(Records from a data collection)
_ _ _ _ _
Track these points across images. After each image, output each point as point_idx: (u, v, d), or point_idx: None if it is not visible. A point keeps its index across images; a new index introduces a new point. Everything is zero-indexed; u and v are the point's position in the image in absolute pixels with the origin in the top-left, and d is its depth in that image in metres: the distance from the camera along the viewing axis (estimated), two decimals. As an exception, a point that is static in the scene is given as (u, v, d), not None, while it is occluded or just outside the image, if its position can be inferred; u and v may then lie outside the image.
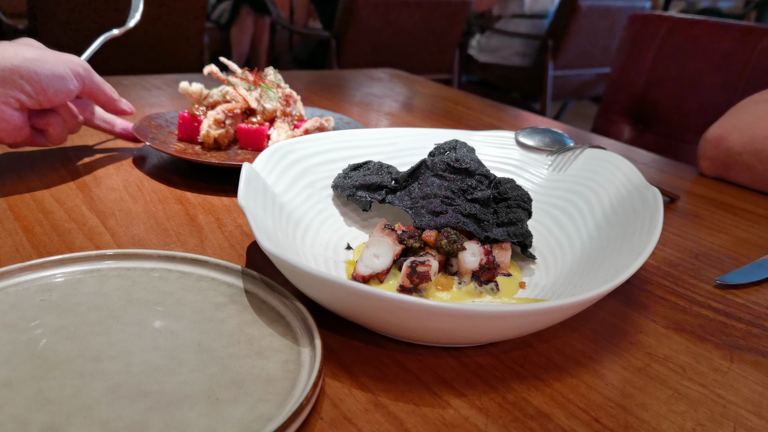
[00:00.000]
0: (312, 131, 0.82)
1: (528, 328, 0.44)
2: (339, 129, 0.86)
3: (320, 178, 0.64)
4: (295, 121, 0.84)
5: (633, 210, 0.56)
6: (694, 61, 1.45)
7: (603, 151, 0.69)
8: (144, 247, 0.58)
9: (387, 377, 0.43)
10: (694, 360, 0.47)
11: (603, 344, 0.49)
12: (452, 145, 0.64)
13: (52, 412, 0.35)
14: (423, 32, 2.95)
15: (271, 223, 0.53)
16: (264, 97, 0.82)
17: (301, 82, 1.39)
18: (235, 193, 0.67)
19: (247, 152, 0.79)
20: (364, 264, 0.52)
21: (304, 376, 0.39)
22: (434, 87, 1.46)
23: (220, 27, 3.76)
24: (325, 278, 0.40)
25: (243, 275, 0.49)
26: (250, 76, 0.86)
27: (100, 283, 0.48)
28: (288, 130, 0.80)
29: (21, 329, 0.42)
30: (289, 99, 0.85)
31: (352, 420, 0.38)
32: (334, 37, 2.88)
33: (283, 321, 0.45)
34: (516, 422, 0.40)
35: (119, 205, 0.66)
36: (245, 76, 0.85)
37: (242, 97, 0.82)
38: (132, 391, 0.37)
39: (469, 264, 0.52)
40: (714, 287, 0.59)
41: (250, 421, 0.36)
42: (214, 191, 0.72)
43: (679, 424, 0.40)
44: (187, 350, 0.42)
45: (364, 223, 0.63)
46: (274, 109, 0.81)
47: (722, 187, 0.90)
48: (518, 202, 0.58)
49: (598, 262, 0.52)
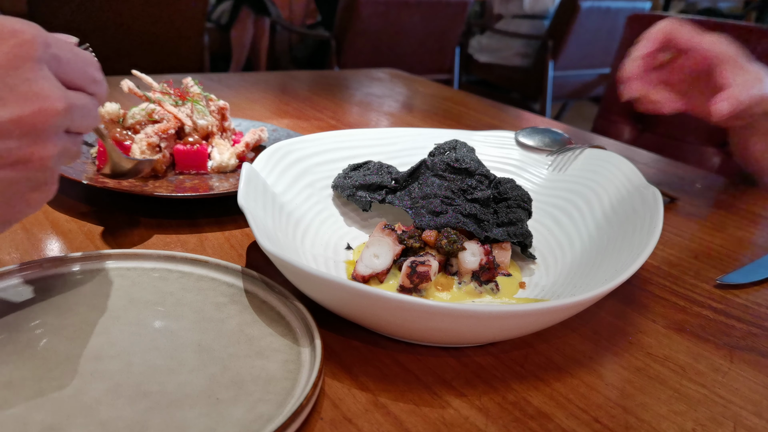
_ _ _ _ _
Your task:
Retype the portion of the data above that starts on the line with "10: (694, 360, 0.47)" and finishes on the line with "28: (288, 130, 0.80)", including both of those lines.

Answer to this exercise:
10: (694, 360, 0.47)
11: (603, 344, 0.49)
12: (452, 145, 0.64)
13: (52, 412, 0.35)
14: (423, 32, 2.95)
15: (271, 223, 0.53)
16: (264, 97, 0.82)
17: (301, 82, 1.39)
18: (235, 193, 0.67)
19: (247, 152, 0.79)
20: (364, 264, 0.52)
21: (304, 376, 0.39)
22: (434, 87, 1.46)
23: (220, 27, 3.76)
24: (325, 278, 0.40)
25: (243, 275, 0.49)
26: (250, 76, 0.86)
27: (100, 283, 0.48)
28: (288, 130, 0.80)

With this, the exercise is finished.